Below is one of the text messages that Life Time Fitness sent in violation of the TCPA.

Life Time Fitness TCPA Lawsuit Text Message

So what happens when a business violates the TCPA, and sends text messages to phone numbers that never consented to receive text messages?

Life Time Fitness Inc. agreed to pay up to $15 million to end consolidated Telephone Consumer Protection Act lawsuits accusing the company of sending unsolicited marketing text messages en masse to its customers. The plaintiffs’ motion for preliminary approval of the deal said that the nearly 600,000 putative class members will have their choice of either a $100 cash award, a free three-month membership at Life Time Fitness Gold Club or a $250 credit. That’s not all, class representatives (the consumers who brought the lawsuit) will receive $5,000 each, and Life Time Fitness will be forced to pay the attorneys’ fees of the attorney’s that are bringing the TCPA class action lawsuit against Life Time Fitness on behalf of their clients, which is an undisclosed amount.

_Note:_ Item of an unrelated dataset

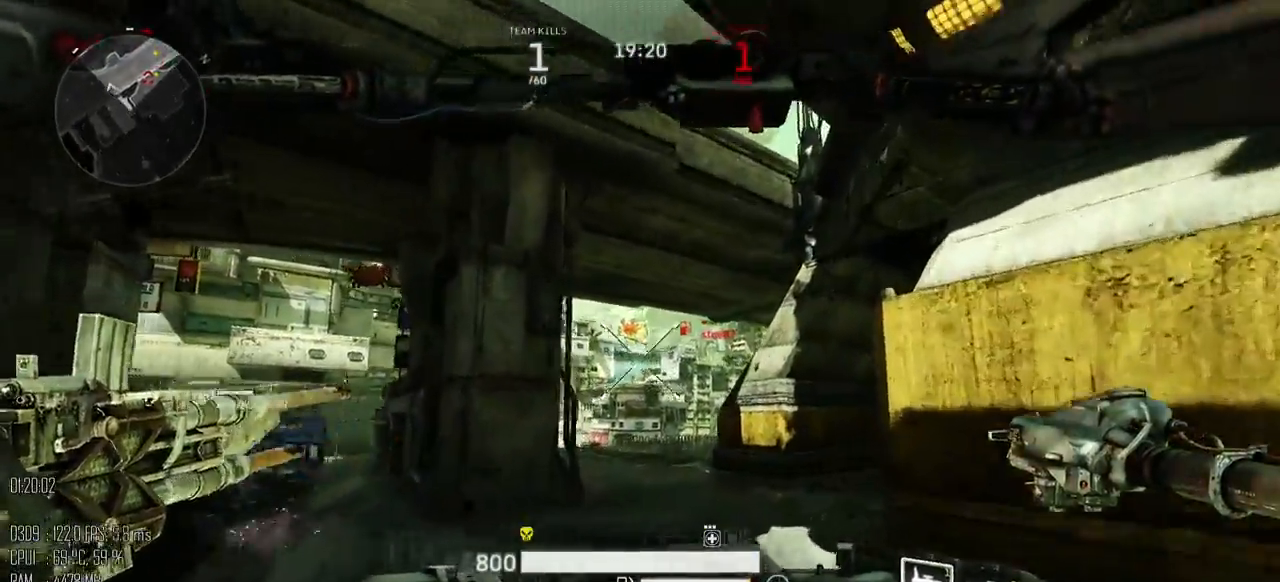
{"keys": ["w"], "mouse": ["left"], "events": [[17, "d", "up"], [50, "mouse_left", "up"], [117, "a", "down"], [183, "mouse_left", "down"], [367, "a", "up"]]}
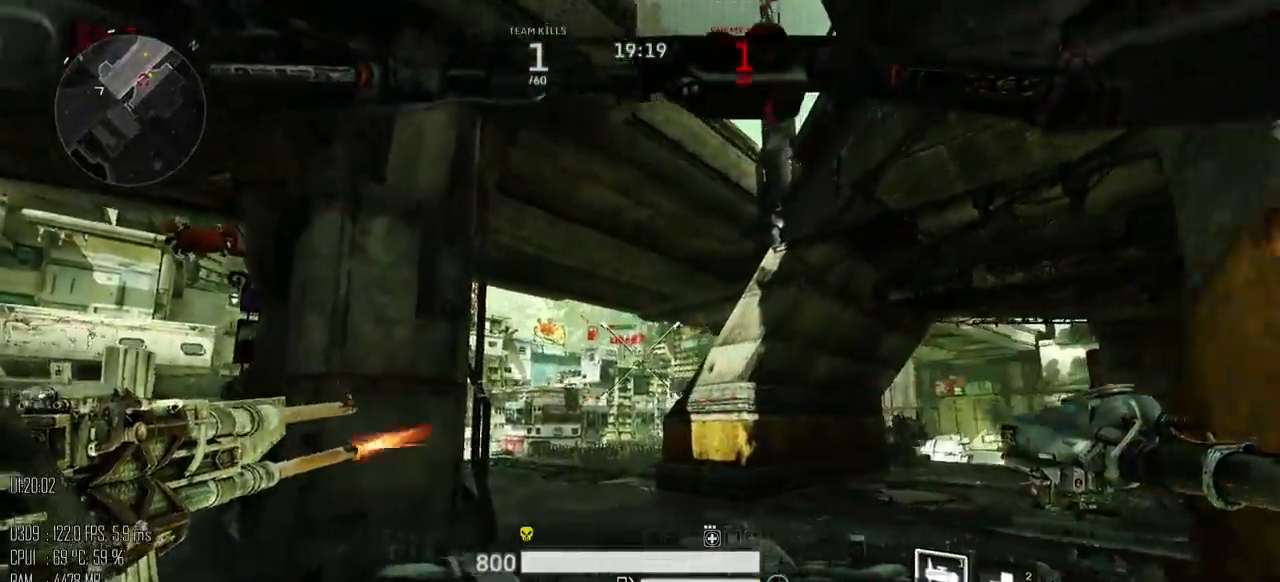
{"keys": ["d"], "mouse": ["left"], "events": [[450, "d", "down"], [483, "w", "up"]]}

According to Eric Buss, the executive vice president and CFO of Life Time Fitness, the company recognized $4.7 million in expenses related to this class-action TCPA litigation.

All this because Life Time Fitness didn’t download our free decision chart here. If they would have, they would have realized that text messaging customers that didn’t give their prior consent was a violation of the TCPA, and would have saved themselves up to $15 million. That sucks.